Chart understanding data
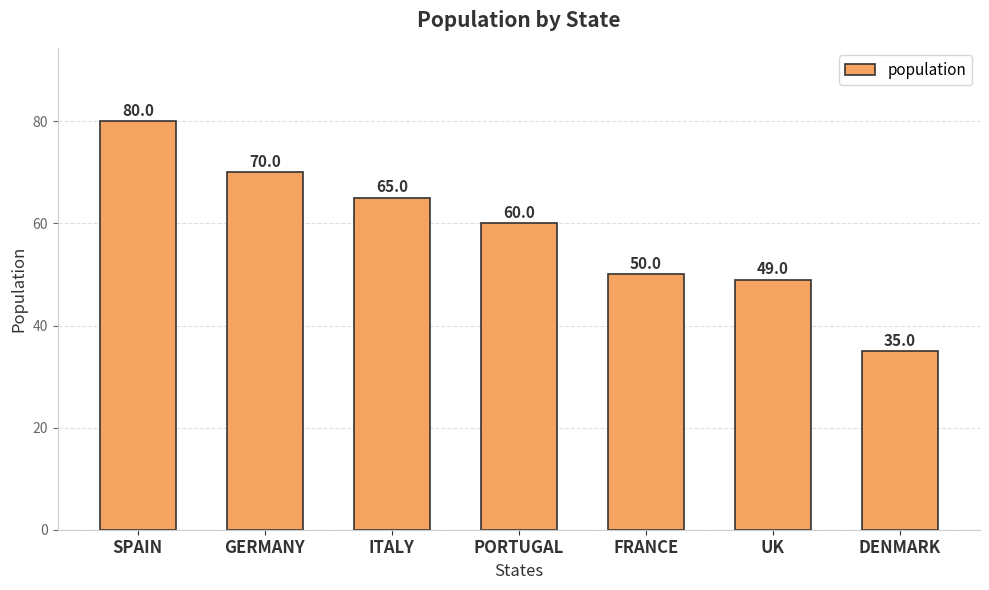

What is the greatest value displayed?

80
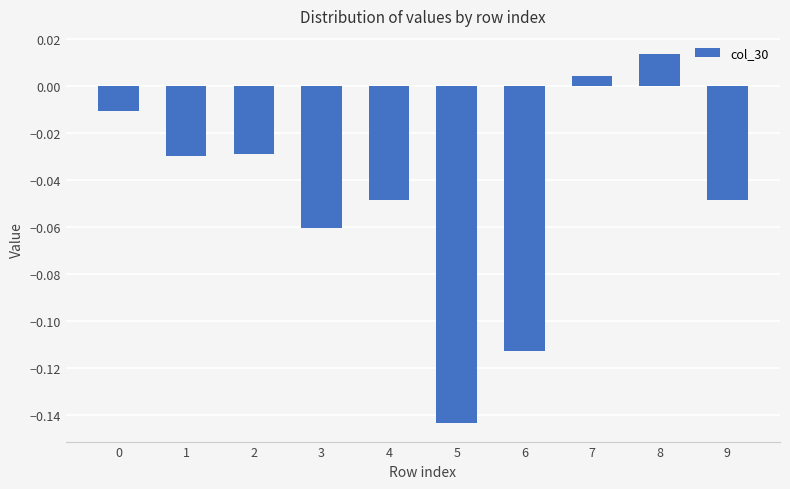

Between 3 and 8, which is larger?

8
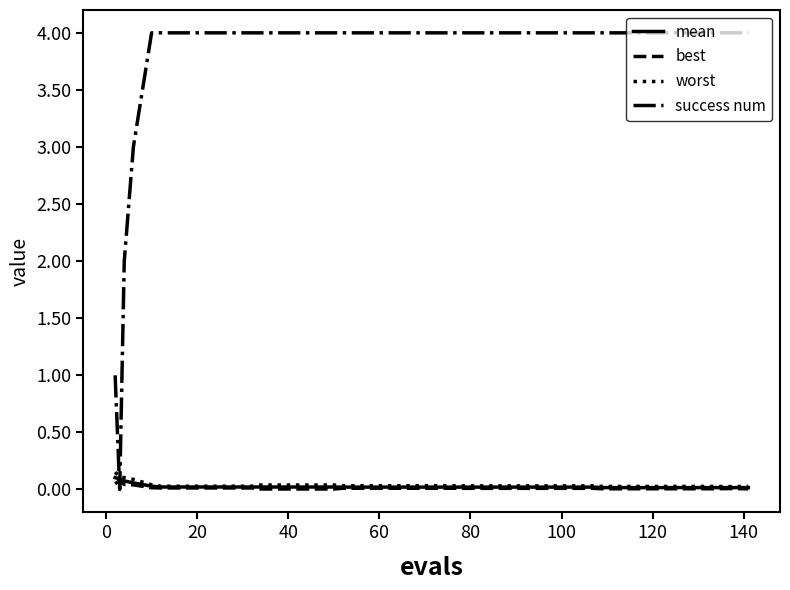

What are all the series names shown in the legend?

mean, best, worst, success num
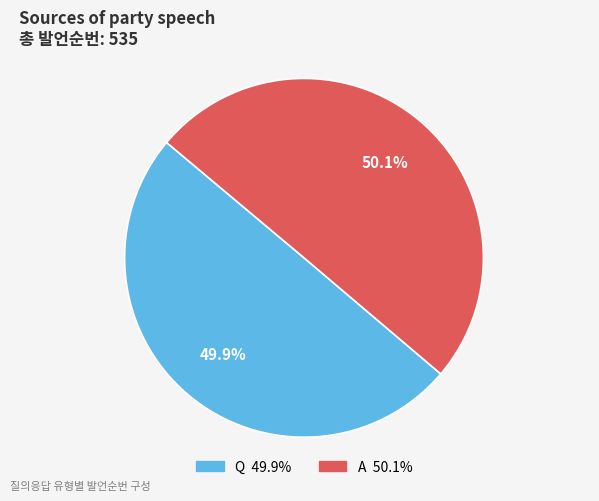

Is it true that Q is 50% of the pie?

True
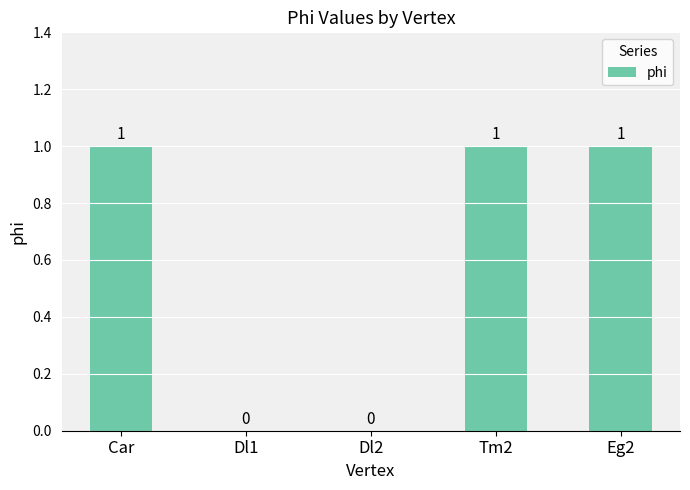

What is the difference between the values at Dl2 and Car?

1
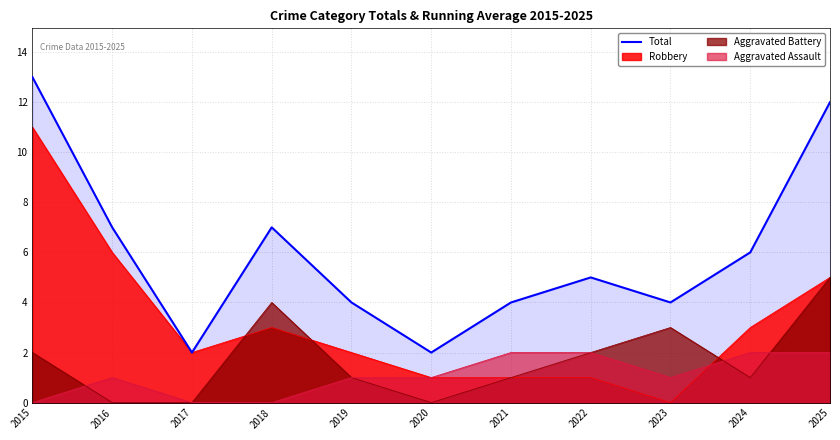

The chart shows a value of 21 at 2025. True or false?

False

* _EXERCISE_
Render the records as a Markdown table with the columns "Row" and "Text", beginning at the line that contains "What are all" and continuing through the end of the records. Give each line its own row number, skip blank lines, and leave the pictures out.

* _TASK SOLUTION_
| Row | Text |
|---|---|
| 1 | What are all the series names shown in the legend? |
| 2 | mean, best, worst, success num |
| 3 | Is it true that Q is 50% of the pie? |
| 4 | True |
| 5 | What is the difference between the values at Dl2 and Car? |
| 6 | 1 |
| 7 | The chart shows a value of 21 at 2025. True or false? |
| 8 | False |